▸ Problem to solve
Repeat only the lines below from the one containing "M 702,362 L 708,371 L 690,382 L 684,373 Z" through the one containing "M 42,438 L 72,495", inclusive, exactly as written.

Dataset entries
__________

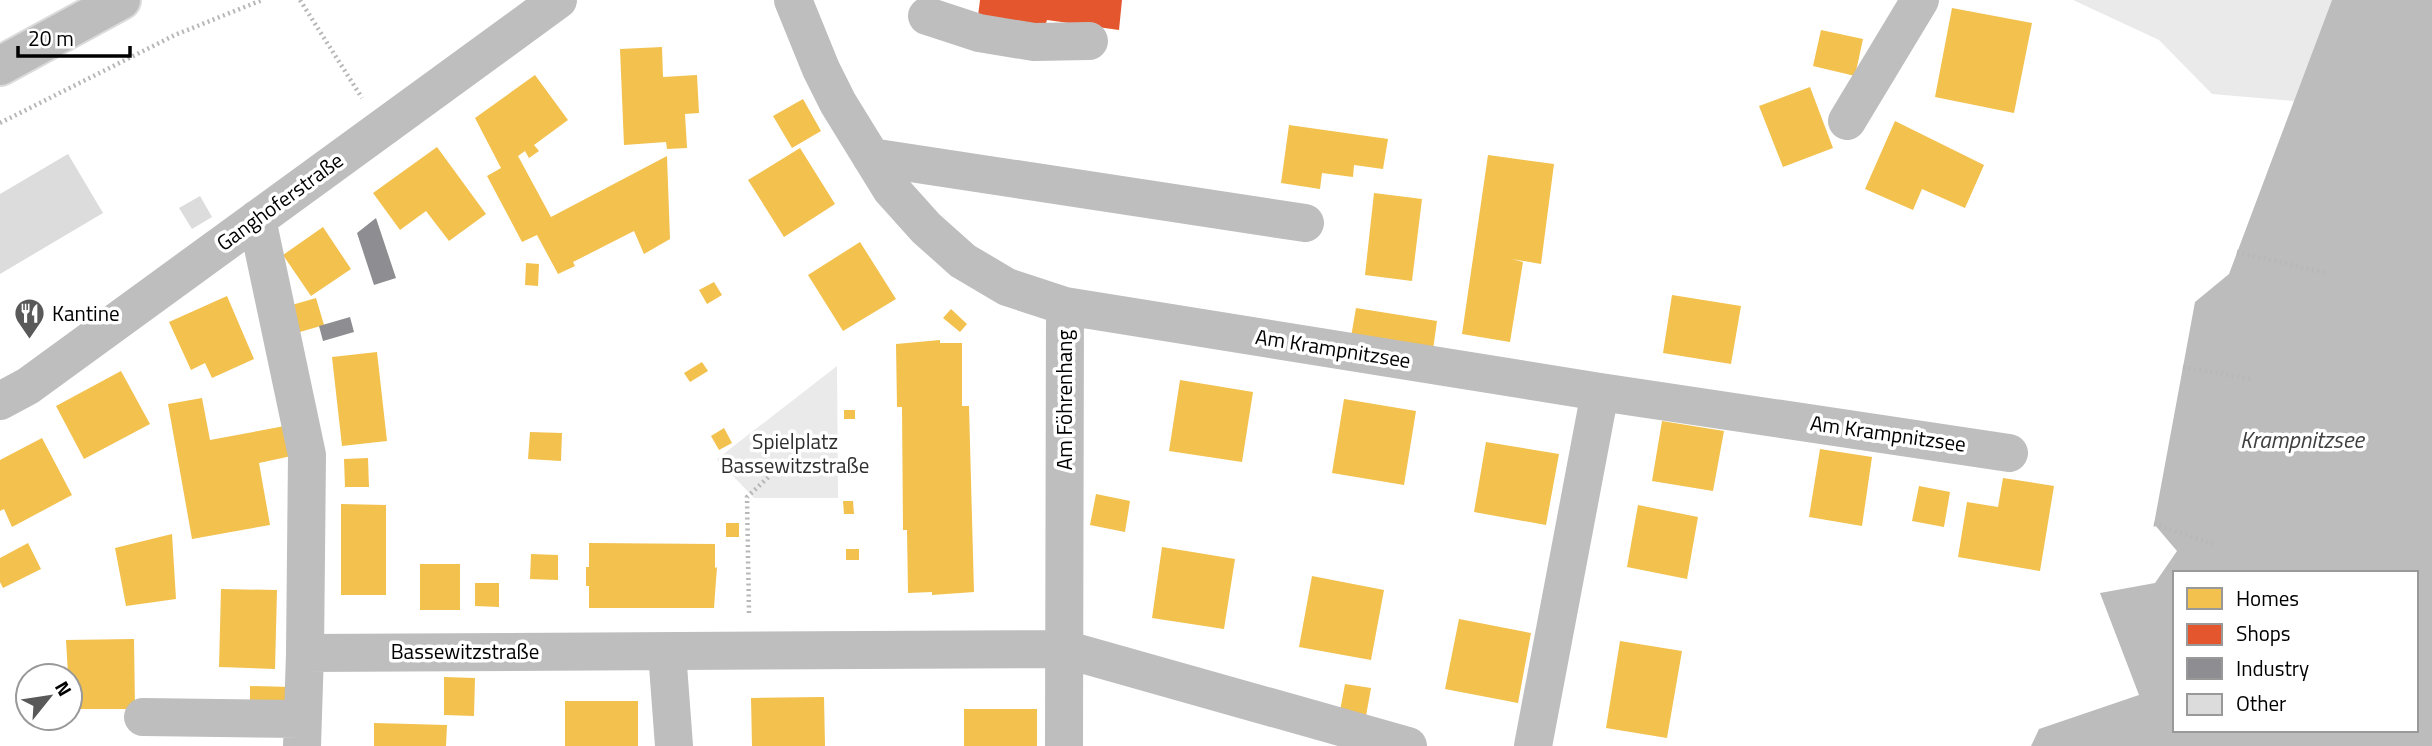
<svg xmlns="http://www.w3.org/2000/svg" width="2432" height="746" viewBox="0 0 2432 746" font-family="'Titillium Web',sans-serif">
<style>
.green{fill:#eaeaea}
.water{fill:#bcbcbc;fill-rule:evenodd}
.homes{fill:#f2c14e}
.shops{fill:#e4572e}
.industry{fill:#8d8d92}
.building{fill:#dcdcdc}
.lines{fill:none;stroke-linecap:round;stroke-linejoin:round}
.major-casing{stroke:#dbdbdb;stroke-width:42}
.path{stroke:#b8b8b8;stroke-width:4.5;stroke-dasharray:2 3.5;stroke-linecap:butt}
.minor{stroke:#bebebe;stroke-width:38}
.major{stroke:#bdbdbd;stroke-width:38}
.labels{text-anchor:middle;stroke-width:7;stroke-linejoin:round;paint-order:stroke}
.street-label{font-size:21px;fill:#000;stroke:#fff}
.poi-label{font-size:21px;fill:#000;stroke:#fff;text-anchor:start}
.park-label{font-size:21px;fill:#2f2f2f;stroke:#fff}
.water-label{font-size:23px;font-style:italic;fill:#404040;stroke:#fff}
</style>
<rect width="100%" height="100%" fill="#fff"/>
<path class="green" d="M 2073,0 L 2332,0 L 2294,101 L 2212,94 L 2159,40 Z
M 837,366 L 838,498 L 754,498 L 717,459 Z"/>
<path class="water" d="M 2332,0 L 2432,0 L 2432,746 L 2031,746 L 2039,729 L 2139,695 L 2100,593 L 2155,583 L 2177,551 L 2154,524 L 2195,302 L 2229,274 ZM 2175,573 L 2416,573 L 2416,730 L 2175,730 Z"/>
<path class="homes" d="M 1952,8 L 2032,23 L 2014,113 L 1935,97 Z
M 1821,30 L 1863,39 L 1855,76 L 1813,66 Z
M 662,47 L 663,77 L 697,75 L 699,113 L 685,114 L 687,148 L 667,149 L 666,142 L 624,145 L 620,49 Z
M 535,75 L 568,120 L 534,145 L 539,151 L 529,158 L 525,151 L 518,156 L 551,217 L 667,156 L 670,239 L 644,254 L 634,231 L 573,262 L 575,266 L 558,274 L 537,235 L 522,242 L 487,176 L 501,168 L 475,118 Z
M 1810,87 L 1833,148 L 1783,167 L 1759,106 Z
M 803,99 L 821,131 L 792,148 L 773,116 Z
M 1895,121 L 1984,165 L 1965,208 L 1922,189 L 1913,210 L 1865,189 Z
M 1289,125 L 1388,139 L 1383,169 L 1354,165 L 1353,177 L 1322,173 L 1320,189 L 1281,183 Z
M 437,147 L 486,214 L 449,241 L 426,211 L 400,230 L 373,193 Z
M 800,148 L 835,204 L 784,237 L 748,180 Z
M 1488,155 L 1554,164 L 1541,264 L 1512,259 L 1523,262 L 1510,342 L 1462,334 Z
M 1374,193 L 1422,199 L 1412,281 L 1365,275 Z
M 323,227 L 351,269 L 311,296 L 283,255 Z
M 860,242 L 896,299 L 843,331 L 808,275 Z
M 526,263 L 539,264 L 538,286 L 525,285 Z
M 714,282 L 722,295 L 707,304 L 699,290 Z
M 1672,295 L 1741,306 L 1731,364 L 1663,353 Z
M 227,296 L 254,359 L 212,378 L 205,363 L 191,370 L 169,322 Z
M 316,298 L 324,325 L 293,334 L 285,307 Z
M 1356,308 L 1437,321 L 1433,350 L 1351,337 Z
M 951,309 L 967,324 L 960,332 L 943,318 Z
M 940,340 L 940,343 L 962,343 L 962,406 L 969,406 L 974,592 L 932,595 L 932,592 L 908,593 L 907,530 L 903,530 L 902,407 L 897,407 L 896,344 Z
M 377,352 L 387,441 L 342,446 L 332,357 Z
M 702,362 L 708,371 L 690,382 L 684,373 Z
M 121,371 L 150,424 L 84,459 L 56,406 Z
M 1180,380 L 1253,392 L 1242,462 L 1169,451 Z
M 202,398 L 210,440 L 290,425 L 296,455 L 259,463 L 270,525 L 192,539 L 168,404 Z
M 1344,399 L 1416,411 L 1404,485 L 1332,473 Z
M 844,410 L 855,410 L 855,419 L 844,419 Z
M 1662,421 L 1724,431 L 1713,491 L 1652,481 Z
M 724,428 L 732,443 L 719,450 L 711,436 Z
M 530,432 L 562,433 L 561,461 L 528,459 Z
M 42,438 L 72,495 L 12,527 L 4,509 L 0,511 L 0,460 Z
M 1486,442 L 1559,454 L 1546,525 L 1474,512 Z
M 1820,449 L 1872,457 L 1862,526 L 1809,517 Z
M 368,458 L 369,487 L 345,487 L 344,459 Z
M 2003,478 L 2054,486 L 2040,571 L 1958,557 L 1967,502 L 1998,507 Z
M 1919,486 L 1950,492 L 1944,527 L 1912,521 Z
M 1096,494 L 1130,501 L 1125,532 L 1090,525 Z
M 843,501 L 853,501 L 854,514 L 844,514 Z
M 341,504 L 386,505 L 386,595 L 341,595 Z
M 1638,505 L 1698,517 L 1687,579 L 1627,567 Z
M 726,523 L 739,523 L 739,537 L 726,537 Z
M 172,534 L 176,599 L 126,606 L 115,548 Z
M 28,543 L 41,569 L 3,588 L 0,582 L 0,558 Z
M 589,543 L 715,544 L 715,568 L 717,567 L 714,608 L 589,608 L 589,586 L 586,586 L 586,567 L 589,567 Z
M 1162,547 L 1235,559 L 1224,629 L 1152,618 Z
M 846,549 L 859,549 L 859,560 L 846,560 Z
M 531,554 L 558,555 L 558,580 L 530,579 Z
M 420,564 L 460,564 L 460,610 L 420,610 Z
M 1312,576 L 1384,590 L 1371,660 L 1299,647 Z
M 475,583 L 499,583 L 499,607 L 475,606 Z
M 221,589 L 277,590 L 275,669 L 219,667 Z
M 1459,619 L 1531,633 L 1518,703 L 1445,689 Z
M 134,639 L 135,709 L 70,709 L 66,640 Z
M 1620,641 L 1682,651 L 1667,738 L 1606,728 Z
M 444,677 L 475,678 L 474,716 L 444,715 Z
M 1345,684 L 1371,688 L 1366,716 L 1340,711 Z
M 250,686 L 292,687 L 292,707 L 250,702 Z
M 824,697 L 825,746 L 752,746 L 751,698 Z
M 565,701 L 638,701 L 638,746 L 565,746 Z
M 964,709 L 1037,709 L 1037,746 L 964,746 Z
M 374,723 L 447,725 L 446,746 L 374,746 Z"/>
<path class="shops" d="M 980,0 L 1122,0 L 1119,30 L 1047,20 L 1042,35 L 977,24 Z"/>
<path class="industry" d="M 376,218 L 396,278 L 374,285 L 357,233 Z
M 350,317 L 354,332 L 323,341 L 319,326 Z"/>
<path class="building" d="M 68,154 L 103,213 L 0,274 L 0,194 Z
M 200,196 L 212,217 L 192,229 L 179,208 Z"/>
<g class="lines">
<defs>
<path id="major" d="M 0,66 L 121,0"/>
</defs>
<use href="#major" class="major-casing"/>
<path class="path" d="M 300,0 L 362,98
M 0,123 L 175,35 L 262,0
M 2237,252 L 2326,273
M 2183,367 L 2250,379
M 2154,524 L 2216,545
M 749,613 L 747,497 L 775,471"/>
<path class="minor" d="M 793,0 L 821,69 L 838,103 L 891,189 L 926,228 L 963,261 L 1007,287 L 1065,306 L 1064,746
M 927,16 L 979,33 L 1034,42 L 1089,41
M 1847,121 L 1920,0
M 871,157 L 1305,223
M 257,219 L 307,455 L 305,653 L 1064,649 L 1408,746
M 1065,306 L 1600,392 L 2009,453
M 0,401 L 28,386 L 558,0
M 667,652 L 674,746
M 143,717 L 302,719
M 302,746 L 305,653
M 1533,746 L 1600,392"/>
<use href="#major" class="major"/>
</g>
<defs>
<symbol id="restaurant-pin" viewBox="-11 -11 22 30"><path d="M0 17L-7.5 6A9.5 9.5 0 1 1 7.5 6Z" fill="#595959" stroke="#fff"/><path d="M-5-6h1v4h1v-4h1v4h1v-4h1v5L-1.5 .5V6h-2V.5L-5-1ZM5-6V6H3V1.5H1.5Q1.5-4 5-6Z" fill="#fff"/></symbol>
</defs>
<g fill-rule="evenodd">
<use href="#restaurant-pin" x="12" y="296" width="35" height="47"/>
</g>
<g class="labels">
<g class="street-label">
<text transform="translate(280 202) rotate(-36)" y="7">Ganghoferstraße</text>
<text transform="translate(1333 349) rotate(9)" y="7">Am Krampnitzsee</text>
<text transform="translate(1065 400) rotate(-90)" y="7">Am Föhrenhang</text>
<text transform="translate(1888 434) rotate(8)" y="7">Am Krampnitzsee</text>
<text x="465" y="659">Bassewitzstraße</text>
</g>
<g class="poi-label">
<text x="52" y="321">Kantine</text>
</g>
<g class="park-label">
<text x="795" y="449">Spielplatz<tspan x="795" dy="24">Bassewitzstraße</tspan></text>
</g>
<g class="water-label">
<text x="2302" y="448">Krampnitzsee</text>
</g>
</g>
<rect x="2173" y="571" width="245" height="161" fill="#ffffff" stroke="#999999" stroke-width="2"/>
<rect x="2187" y="588" width="35" height="21" fill="#f2c14e" stroke="#999999" stroke-width="2"/>
<text x="2236" y="606" font-size="21" fill="#000000">Homes</text>
<rect x="2187" y="624" width="35" height="21" fill="#e4572e" stroke="#999999" stroke-width="2"/>
<text x="2236" y="641" font-size="21" fill="#000000">Shops</text>
<rect x="2187" y="658" width="35" height="21" fill="#8d8d92" stroke="#999999" stroke-width="2"/>
<text x="2236" y="676" font-size="21" fill="#000000">Industry</text>
<rect x="2187" y="694" width="35" height="21" fill="#dcdcdc" stroke="#999999" stroke-width="2"/>
<text x="2236" y="711" font-size="21" fill="#000000">Other</text>
<g transform="translate(49 697) rotate(60)"><circle r="33" fill="#ffffff" stroke="#999999" stroke-width="2"/>
<path d="M0-5L12 26L0 18L-12 26Z" fill="#595959"/>
<text y="-10" font-size="19" font-weight="bold" text-anchor="middle" fill="#000000">N</text>
</g>
<path d="M18 46v10h112v-10" fill="none" stroke="#000000" stroke-width="3.5"/>
<text x="28" y="46" font-size="21" fill="#000000" stroke="#ffffff" stroke-width="5" paint-order="stroke">20 m</text>
</svg>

__________

▸ Response to the exercise
M 702,362 L 708,371 L 690,382 L 684,373 Z
M 121,371 L 150,424 L 84,459 L 56,406 Z
M 1180,380 L 1253,392 L 1242,462 L 1169,451 Z
M 202,398 L 210,440 L 290,425 L 296,455 L 259,463 L 270,525 L 192,539 L 168,404 Z
M 1344,399 L 1416,411 L 1404,485 L 1332,473 Z
M 844,410 L 855,410 L 855,419 L 844,419 Z
M 1662,421 L 1724,431 L 1713,491 L 1652,481 Z
M 724,428 L 732,443 L 719,450 L 711,436 Z
M 530,432 L 562,433 L 561,461 L 528,459 Z
M 42,438 L 72,495 L 12,527 L 4,509 L 0,511 L 0,460 Z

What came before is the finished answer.